* **Material for the task**:
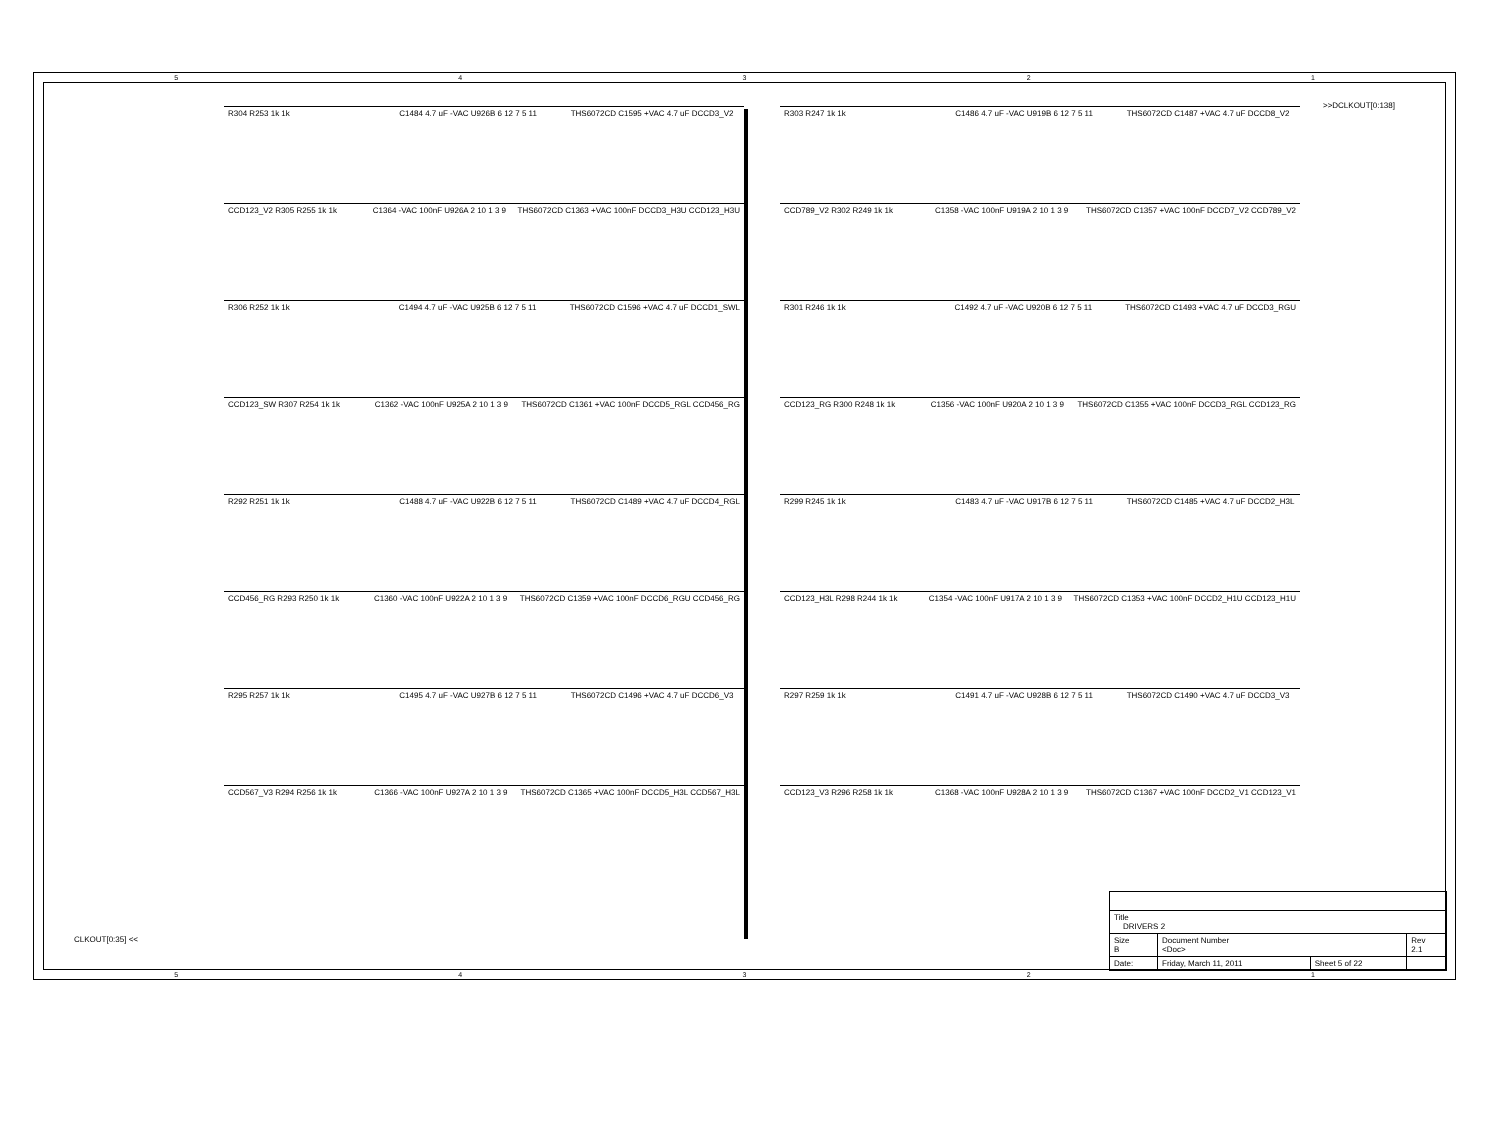54321
>>DCLKOUT[0:138]
R304 R253 1k 1k
C1484 4.7 uF -VAC U926B 6 12 7 5 11
THS6072CD C1595 +VAC 4.7 uF DCCD3_V2
CCD123_V2 R305 R255 1k 1k
C1364 -VAC 100nF U926A 2 10 1 3 9
THS6072CD C1363 +VAC 100nF DCCD3_H3U CCD123_H3U
R306 R252 1k 1k
C1494 4.7 uF -VAC U925B 6 12 7 5 11
THS6072CD C1596 +VAC 4.7 uF DCCD1_SWL
CCD123_SW R307 R254 1k 1k
C1362 -VAC 100nF U925A 2 10 1 3 9
THS6072CD C1361 +VAC 100nF DCCD5_RGL CCD456_RG
R292 R251 1k 1k
C1488 4.7 uF -VAC U922B 6 12 7 5 11
THS6072CD C1489 +VAC 4.7 uF DCCD4_RGL
CCD456_RG R293 R250 1k 1k
C1360 -VAC 100nF U922A 2 10 1 3 9
THS6072CD C1359 +VAC 100nF DCCD6_RGU CCD456_RG
R295 R257 1k 1k
C1495 4.7 uF -VAC U927B 6 12 7 5 11
THS6072CD C1496 +VAC 4.7 uF DCCD6_V3
CCD567_V3 R294 R256 1k 1k
C1366 -VAC 100nF U927A 2 10 1 3 9
THS6072CD C1365 +VAC 100nF DCCD5_H3L CCD567_H3L
R303 R247 1k 1k
C1486 4.7 uF -VAC U919B 6 12 7 5 11
THS6072CD C1487 +VAC 4.7 uF DCCD8_V2
CCD789_V2 R302 R249 1k 1k
C1358 -VAC 100nF U919A 2 10 1 3 9
THS6072CD C1357 +VAC 100nF DCCD7_V2 CCD789_V2
R301 R246 1k 1k
C1492 4.7 uF -VAC U920B 6 12 7 5 11
THS6072CD C1493 +VAC 4.7 uF DCCD3_RGU
CCD123_RG R300 R248 1k 1k
C1356 -VAC 100nF U920A 2 10 1 3 9
THS6072CD C1355 +VAC 100nF DCCD3_RGL CCD123_RG
R299 R245 1k 1k
C1483 4.7 uF -VAC U917B 6 12 7 5 11
THS6072CD C1485 +VAC 4.7 uF DCCD2_H3L
CCD123_H3L R298 R244 1k 1k
C1354 -VAC 100nF U917A 2 10 1 3 9
THS6072CD C1353 +VAC 100nF DCCD2_H1U CCD123_H1U
R297 R259 1k 1k
C1491 4.7 uF -VAC U928B 6 12 7 5 11
THS6072CD C1490 +VAC 4.7 uF DCCD3_V3
CCD123_V3 R296 R258 1k 1k
C1368 -VAC 100nF U928A 2 10 1 3 9
THS6072CD C1367 +VAC 100nF DCCD2_V1 CCD123_V1
CLKOUT[0:35] <<
| Title DRIVERS 2 | | | |
| Size B | Document Number <Doc> | | Rev 2.1 |
| Date: | Friday, March 11, 2011 | Sheet 5 of 22 | |
54321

* **Task item**: Print exactly, and only, the lines from the line that contains "CLKOUT[0:35] <<" through the last line of the records.

* **Answer to the problem**:
CLKOUT[0:35] <<
| Title DRIVERS 2 | | | |
| Size B | Document Number <Doc> | | Rev 2.1 |
| Date: | Friday, March 11, 2011 | Sheet 5 of 22 | |
54321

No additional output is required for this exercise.